The lauded HBO series, starring Steve Buscemi, Gretchen Mol, Michael Pitt, Kelly Macdonald, Michael Shannon, Dabney Coleman, Vincent Piazza, Stephen Graham and Jack Huston, is set in the prohibition era and features an array of colorful characters: gangsters, showgirls, prostitutes, crooked cops and shady politicians (were there any other kind?).
Their historically accurate costumes — a mix of vintage and made – initially surprised TV viewers with bright colors and bold patterns, especially on the men, who were literally the peacocks of that period of social upheaval.
For their second season, Dunn and Padovani have the Emmy submission selection process down pat.
“I go back through all the scripts instead of trying to watch a full year of episodes,” Padovani tells The Hollywood Reporter. “We look at the story highlights and make a list. Then we fast forward through the top episodes and pause on the parts we like. Then we decide which one has the most bang for the buck. That’s what its all about. You’re always trying to put your best face forward for the Emmy submission.”
The year, they felt the biggest costume bang is the season 2 premiere. See synopsis here.
Here’s their reasoning: “We wanted an episode that showed the breadth of the work that we do, a nice balance of intimate scenes contrasted with some of the movie scale scenes that we do, say the boardwalk and beach scenes,” says Dunn.
“The premiere has an overview of all the work we did this season,” Dunn adds. “It covers the tawdry brothel of Chicago, the Four Deuces. But then we’re at the supper club and then we’re on the boardwalk. That episode shows all sorts of different characters, from various economic levels, the Ku Klux Klan, the showgirls, the prostitutes, Margaret at home, Nucky getting arrested.

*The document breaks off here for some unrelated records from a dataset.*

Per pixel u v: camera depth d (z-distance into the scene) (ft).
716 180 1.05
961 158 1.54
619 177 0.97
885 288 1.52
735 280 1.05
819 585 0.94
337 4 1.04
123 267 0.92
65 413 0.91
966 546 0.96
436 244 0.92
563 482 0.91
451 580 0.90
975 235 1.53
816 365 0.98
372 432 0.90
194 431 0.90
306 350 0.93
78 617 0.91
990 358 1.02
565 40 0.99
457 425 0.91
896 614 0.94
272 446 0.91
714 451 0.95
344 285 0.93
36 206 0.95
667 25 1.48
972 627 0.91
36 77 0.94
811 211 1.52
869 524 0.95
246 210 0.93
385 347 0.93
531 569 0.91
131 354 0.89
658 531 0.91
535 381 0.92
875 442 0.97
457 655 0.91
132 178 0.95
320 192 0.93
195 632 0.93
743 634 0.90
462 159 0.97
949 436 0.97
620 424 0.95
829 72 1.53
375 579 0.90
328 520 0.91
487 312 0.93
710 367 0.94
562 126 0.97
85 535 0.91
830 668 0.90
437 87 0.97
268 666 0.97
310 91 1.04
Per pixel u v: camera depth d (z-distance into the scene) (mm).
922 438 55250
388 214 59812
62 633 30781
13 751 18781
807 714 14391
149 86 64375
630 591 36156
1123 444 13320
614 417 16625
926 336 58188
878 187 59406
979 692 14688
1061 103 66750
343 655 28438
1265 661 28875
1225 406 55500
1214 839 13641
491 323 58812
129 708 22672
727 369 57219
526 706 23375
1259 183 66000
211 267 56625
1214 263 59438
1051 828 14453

It’s just a broad spectrum.”
Both designers agree that it’s impossible to single out a particular outfit on the show as a so-called highlight.

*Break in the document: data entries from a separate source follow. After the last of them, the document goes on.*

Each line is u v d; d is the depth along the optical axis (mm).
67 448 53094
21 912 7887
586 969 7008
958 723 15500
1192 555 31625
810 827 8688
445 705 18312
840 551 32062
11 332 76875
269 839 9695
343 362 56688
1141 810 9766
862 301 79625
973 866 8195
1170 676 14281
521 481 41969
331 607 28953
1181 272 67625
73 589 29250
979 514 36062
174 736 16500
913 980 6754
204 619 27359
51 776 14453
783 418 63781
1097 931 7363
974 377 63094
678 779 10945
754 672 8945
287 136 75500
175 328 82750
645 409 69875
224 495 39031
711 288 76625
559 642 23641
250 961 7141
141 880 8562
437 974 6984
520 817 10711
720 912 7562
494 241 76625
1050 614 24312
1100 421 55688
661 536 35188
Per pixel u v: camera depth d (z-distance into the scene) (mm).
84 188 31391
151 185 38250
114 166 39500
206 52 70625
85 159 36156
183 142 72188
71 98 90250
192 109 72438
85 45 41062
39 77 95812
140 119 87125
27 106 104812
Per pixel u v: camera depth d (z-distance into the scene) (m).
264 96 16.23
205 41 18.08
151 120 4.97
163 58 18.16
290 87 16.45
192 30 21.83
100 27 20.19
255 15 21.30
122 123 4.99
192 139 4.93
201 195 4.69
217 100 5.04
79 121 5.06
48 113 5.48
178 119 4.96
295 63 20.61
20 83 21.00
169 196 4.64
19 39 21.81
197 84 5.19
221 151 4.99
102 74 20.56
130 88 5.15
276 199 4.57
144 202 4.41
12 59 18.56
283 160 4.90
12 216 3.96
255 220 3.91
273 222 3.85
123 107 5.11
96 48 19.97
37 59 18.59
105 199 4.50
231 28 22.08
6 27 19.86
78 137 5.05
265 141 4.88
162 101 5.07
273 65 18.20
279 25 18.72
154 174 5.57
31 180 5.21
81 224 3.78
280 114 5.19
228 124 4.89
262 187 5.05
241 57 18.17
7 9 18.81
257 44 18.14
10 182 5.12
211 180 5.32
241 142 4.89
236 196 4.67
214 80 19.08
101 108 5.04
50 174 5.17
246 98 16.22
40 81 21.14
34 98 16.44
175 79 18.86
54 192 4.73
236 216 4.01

“But that’s kind of what our show is about to a certain degree,” says Dunn. “Every costume is done in detail and we’ve tried to elevate the whole level of costuming on television so that everybody looks as they should.”
But there is one thing new this season that both Dunn and Padovani are pretty jazzed about.
One of their sewers recently found an antique sewing machine on eBay that does a period fagoted seam, which gives a special lightness and detail to a blouse, especially on lightweight fabrics like chiffon. They found the funds in the costume budget, bought the machine and the sewers have all learned to use it.
“It’s amazing, as necessary as a needle and thread to us now,” says Padovani. “We use it on almost everything the women wear on the show now. It just gives that added detail to blouses, hems and llngerie that doesn’t exist anymore and has been lost over time.”
Dunn explains their incomparable joy: “It was sort of like finding a still in Grandpa’s garage and getting it up and running again. It’s a finish that’s so of that period. It’s that sort of stuff that really gets us excited.”
Spoken like true obsessive costume designers.